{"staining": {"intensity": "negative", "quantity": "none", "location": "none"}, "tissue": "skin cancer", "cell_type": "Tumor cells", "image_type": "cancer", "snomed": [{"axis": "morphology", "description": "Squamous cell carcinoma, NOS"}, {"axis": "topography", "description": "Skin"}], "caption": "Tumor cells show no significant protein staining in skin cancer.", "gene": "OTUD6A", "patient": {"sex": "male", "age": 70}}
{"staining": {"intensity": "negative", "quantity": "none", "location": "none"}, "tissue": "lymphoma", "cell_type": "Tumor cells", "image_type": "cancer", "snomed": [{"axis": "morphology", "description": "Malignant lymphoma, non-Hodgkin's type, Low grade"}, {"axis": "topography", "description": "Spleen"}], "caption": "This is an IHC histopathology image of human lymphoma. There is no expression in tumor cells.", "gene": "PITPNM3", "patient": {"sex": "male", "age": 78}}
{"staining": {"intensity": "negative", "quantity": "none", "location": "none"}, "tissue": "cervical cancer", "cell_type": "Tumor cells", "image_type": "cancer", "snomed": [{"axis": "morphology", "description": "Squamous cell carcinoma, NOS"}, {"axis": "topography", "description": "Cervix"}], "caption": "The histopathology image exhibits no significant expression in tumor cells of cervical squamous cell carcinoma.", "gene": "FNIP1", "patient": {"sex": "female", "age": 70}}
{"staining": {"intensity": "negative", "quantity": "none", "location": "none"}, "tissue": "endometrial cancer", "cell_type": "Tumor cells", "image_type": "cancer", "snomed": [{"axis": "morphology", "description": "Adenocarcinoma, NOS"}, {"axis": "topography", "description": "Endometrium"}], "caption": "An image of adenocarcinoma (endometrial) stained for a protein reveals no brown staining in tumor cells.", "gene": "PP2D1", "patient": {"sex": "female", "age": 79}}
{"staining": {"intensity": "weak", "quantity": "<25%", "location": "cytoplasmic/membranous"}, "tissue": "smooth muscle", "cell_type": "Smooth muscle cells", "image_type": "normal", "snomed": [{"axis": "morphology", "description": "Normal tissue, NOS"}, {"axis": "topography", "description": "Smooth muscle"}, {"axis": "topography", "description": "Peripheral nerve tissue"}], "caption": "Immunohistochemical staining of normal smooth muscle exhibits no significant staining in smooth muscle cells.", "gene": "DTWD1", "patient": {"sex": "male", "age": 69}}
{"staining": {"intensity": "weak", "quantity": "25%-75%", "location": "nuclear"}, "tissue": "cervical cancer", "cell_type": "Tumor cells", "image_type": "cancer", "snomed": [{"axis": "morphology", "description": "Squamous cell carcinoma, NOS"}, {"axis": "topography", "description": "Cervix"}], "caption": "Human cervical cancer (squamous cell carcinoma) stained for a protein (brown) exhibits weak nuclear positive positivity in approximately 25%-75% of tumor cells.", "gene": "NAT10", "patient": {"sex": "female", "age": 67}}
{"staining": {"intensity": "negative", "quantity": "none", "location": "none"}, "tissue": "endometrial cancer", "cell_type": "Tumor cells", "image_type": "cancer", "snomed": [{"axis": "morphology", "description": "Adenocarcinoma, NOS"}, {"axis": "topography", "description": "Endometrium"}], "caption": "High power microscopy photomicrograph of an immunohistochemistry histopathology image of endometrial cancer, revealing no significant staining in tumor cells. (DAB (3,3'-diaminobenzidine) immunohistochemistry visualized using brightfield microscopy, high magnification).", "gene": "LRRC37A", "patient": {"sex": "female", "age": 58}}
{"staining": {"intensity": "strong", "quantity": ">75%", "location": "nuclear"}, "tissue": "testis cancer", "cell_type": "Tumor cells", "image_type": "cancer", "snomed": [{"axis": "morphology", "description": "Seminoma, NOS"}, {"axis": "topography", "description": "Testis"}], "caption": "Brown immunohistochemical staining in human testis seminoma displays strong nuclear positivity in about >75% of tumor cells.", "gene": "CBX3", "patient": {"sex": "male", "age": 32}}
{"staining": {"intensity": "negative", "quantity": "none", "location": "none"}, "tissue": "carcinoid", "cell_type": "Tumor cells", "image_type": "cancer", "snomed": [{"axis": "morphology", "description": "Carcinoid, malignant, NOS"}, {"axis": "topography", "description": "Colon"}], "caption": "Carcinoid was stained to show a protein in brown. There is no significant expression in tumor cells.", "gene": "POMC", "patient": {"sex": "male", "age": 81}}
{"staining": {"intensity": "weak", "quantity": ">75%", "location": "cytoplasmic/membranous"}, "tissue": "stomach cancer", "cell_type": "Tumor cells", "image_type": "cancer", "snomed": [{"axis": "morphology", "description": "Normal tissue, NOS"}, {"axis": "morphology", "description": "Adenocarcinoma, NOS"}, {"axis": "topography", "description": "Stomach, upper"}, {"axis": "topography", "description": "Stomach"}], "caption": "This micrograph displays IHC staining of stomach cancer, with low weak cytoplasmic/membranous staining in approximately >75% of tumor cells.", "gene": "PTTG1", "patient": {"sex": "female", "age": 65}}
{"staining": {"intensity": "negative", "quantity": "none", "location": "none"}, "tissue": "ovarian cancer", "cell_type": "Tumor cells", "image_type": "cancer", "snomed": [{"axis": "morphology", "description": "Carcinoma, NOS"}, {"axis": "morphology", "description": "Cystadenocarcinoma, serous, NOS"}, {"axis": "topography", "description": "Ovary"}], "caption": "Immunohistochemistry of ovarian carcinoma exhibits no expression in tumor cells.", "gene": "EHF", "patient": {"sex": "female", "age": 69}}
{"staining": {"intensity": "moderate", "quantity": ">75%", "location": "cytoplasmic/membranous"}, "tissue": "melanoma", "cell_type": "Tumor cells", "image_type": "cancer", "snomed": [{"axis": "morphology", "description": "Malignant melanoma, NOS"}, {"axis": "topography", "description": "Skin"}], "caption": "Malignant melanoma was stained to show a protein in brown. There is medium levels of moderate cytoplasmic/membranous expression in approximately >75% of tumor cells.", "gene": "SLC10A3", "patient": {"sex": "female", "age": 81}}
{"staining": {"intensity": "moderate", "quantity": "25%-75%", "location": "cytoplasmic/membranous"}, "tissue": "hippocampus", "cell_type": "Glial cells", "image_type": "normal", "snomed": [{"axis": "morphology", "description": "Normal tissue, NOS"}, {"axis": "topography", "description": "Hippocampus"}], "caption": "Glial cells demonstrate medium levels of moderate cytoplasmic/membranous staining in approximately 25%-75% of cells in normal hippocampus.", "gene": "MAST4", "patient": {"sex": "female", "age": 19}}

* * *

→ INSTRUCTIONS TO FOLLOW
Write out the complete material a second time, matching it exactly.

→ TASK SOLUTION
{"staining": {"intensity": "negative", "quantity": "none", "location": "none"}, "tissue": "skin cancer", "cell_type": "Tumor cells", "image_type": "cancer", "snomed": [{"axis": "morphology", "description": "Squamous cell carcinoma, NOS"}, {"axis": "topography", "description": "Skin"}], "caption": "Tumor cells show no significant protein staining in skin cancer.", "gene": "OTUD6A", "patient": {"sex": "male", "age": 70}}
{"staining": {"intensity": "negative", "quantity": "none", "location": "none"}, "tissue": "lymphoma", "cell_type": "Tumor cells", "image_type": "cancer", "snomed": [{"axis": "morphology", "description": "Malignant lymphoma, non-Hodgkin's type, Low grade"}, {"axis": "topography", "description": "Spleen"}], "caption": "This is an IHC histopathology image of human lymphoma. There is no expression in tumor cells.", "gene": "PITPNM3", "patient": {"sex": "male", "age": 78}}
{"staining": {"intensity": "negative", "quantity": "none", "location": "none"}, "tissue": "cervical cancer", "cell_type": "Tumor cells", "image_type": "cancer", "snomed": [{"axis": "morphology", "description": "Squamous cell carcinoma, NOS"}, {"axis": "topography", "description": "Cervix"}], "caption": "The histopathology image exhibits no significant expression in tumor cells of cervical squamous cell carcinoma.", "gene": "FNIP1", "patient": {"sex": "female", "age": 70}}
{"staining": {"intensity": "negative", "quantity": "none", "location": "none"}, "tissue": "endometrial cancer", "cell_type": "Tumor cells", "image_type": "cancer", "snomed": [{"axis": "morphology", "description": "Adenocarcinoma, NOS"}, {"axis": "topography", "description": "Endometrium"}], "caption": "An image of adenocarcinoma (endometrial) stained for a protein reveals no brown staining in tumor cells.", "gene": "PP2D1", "patient": {"sex": "female", "age": 79}}
{"staining": {"intensity": "weak", "quantity": "<25%", "location": "cytoplasmic/membranous"}, "tissue": "smooth muscle", "cell_type": "Smooth muscle cells", "image_type": "normal", "snomed": [{"axis": "morphology", "description": "Normal tissue, NOS"}, {"axis": "topography", "description": "Smooth muscle"}, {"axis": "topography", "description": "Peripheral nerve tissue"}], "caption": "Immunohistochemical staining of normal smooth muscle exhibits no significant staining in smooth muscle cells.", "gene": "DTWD1", "patient": {"sex": "male", "age": 69}}
{"staining": {"intensity": "weak", "quantity": "25%-75%", "location": "nuclear"}, "tissue": "cervical cancer", "cell_type": "Tumor cells", "image_type": "cancer", "snomed": [{"axis": "morphology", "description": "Squamous cell carcinoma, NOS"}, {"axis": "topography", "description": "Cervix"}], "caption": "Human cervical cancer (squamous cell carcinoma) stained for a protein (brown) exhibits weak nuclear positive positivity in approximately 25%-75% of tumor cells.", "gene": "NAT10", "patient": {"sex": "female", "age": 67}}
{"staining": {"intensity": "negative", "quantity": "none", "location": "none"}, "tissue": "endometrial cancer", "cell_type": "Tumor cells", "image_type": "cancer", "snomed": [{"axis": "morphology", "description": "Adenocarcinoma, NOS"}, {"axis": "topography", "description": "Endometrium"}], "caption": "High power microscopy photomicrograph of an immunohistochemistry histopathology image of endometrial cancer, revealing no significant staining in tumor cells. (DAB (3,3'-diaminobenzidine) immunohistochemistry visualized using brightfield microscopy, high magnification).", "gene": "LRRC37A", "patient": {"sex": "female", "age": 58}}
{"staining": {"intensity": "strong", "quantity": ">75%", "location": "nuclear"}, "tissue": "testis cancer", "cell_type": "Tumor cells", "image_type": "cancer", "snomed": [{"axis": "morphology", "description": "Seminoma, NOS"}, {"axis": "topography", "description": "Testis"}], "caption": "Brown immunohistochemical staining in human testis seminoma displays strong nuclear positivity in about >75% of tumor cells.", "gene": "CBX3", "patient": {"sex": "male", "age": 32}}
{"staining": {"intensity": "negative", "quantity": "none", "location": "none"}, "tissue": "carcinoid", "cell_type": "Tumor cells", "image_type": "cancer", "snomed": [{"axis": "morphology", "description": "Carcinoid, malignant, NOS"}, {"axis": "topography", "description": "Colon"}], "caption": "Carcinoid was stained to show a protein in brown. There is no significant expression in tumor cells.", "gene": "POMC", "patient": {"sex": "male", "age": 81}}
{"staining": {"intensity": "weak", "quantity": ">75%", "location": "cytoplasmic/membranous"}, "tissue": "stomach cancer", "cell_type": "Tumor cells", "image_type": "cancer", "snomed": [{"axis": "morphology", "description": "Normal tissue, NOS"}, {"axis": "morphology", "description": "Adenocarcinoma, NOS"}, {"axis": "topography", "description": "Stomach, upper"}, {"axis": "topography", "description": "Stomach"}], "caption": "This micrograph displays IHC staining of stomach cancer, with low weak cytoplasmic/membranous staining in approximately >75% of tumor cells.", "gene": "PTTG1", "patient": {"sex": "female", "age": 65}}
{"staining": {"intensity": "negative", "quantity": "none", "location": "none"}, "tissue": "ovarian cancer", "cell_type": "Tumor cells", "image_type": "cancer", "snomed": [{"axis": "morphology", "description": "Carcinoma, NOS"}, {"axis": "morphology", "description": "Cystadenocarcinoma, serous, NOS"}, {"axis": "topography", "description": "Ovary"}], "caption": "Immunohistochemistry of ovarian carcinoma exhibits no expression in tumor cells.", "gene": "EHF", "patient": {"sex": "female", "age": 69}}
{"staining": {"intensity": "moderate", "quantity": ">75%", "location": "cytoplasmic/membranous"}, "tissue": "melanoma", "cell_type": "Tumor cells", "image_type": "cancer", "snomed": [{"axis": "morphology", "description": "Malignant melanoma, NOS"}, {"axis": "topography", "description": "Skin"}], "caption": "Malignant melanoma was stained to show a protein in brown. There is medium levels of moderate cytoplasmic/membranous expression in approximately >75% of tumor cells.", "gene": "SLC10A3", "patient": {"sex": "female", "age": 81}}
{"staining": {"intensity": "moderate", "quantity": "25%-75%", "location": "cytoplasmic/membranous"}, "tissue": "hippocampus", "cell_type": "Glial cells", "image_type": "normal", "snomed": [{"axis": "morphology", "description": "Normal tissue, NOS"}, {"axis": "topography", "description": "Hippocampus"}], "caption": "Glial cells demonstrate medium levels of moderate cytoplasmic/membranous staining in approximately 25%-75% of cells in normal hippocampus.", "gene": "MAST4", "patient": {"sex": "female", "age": 19}}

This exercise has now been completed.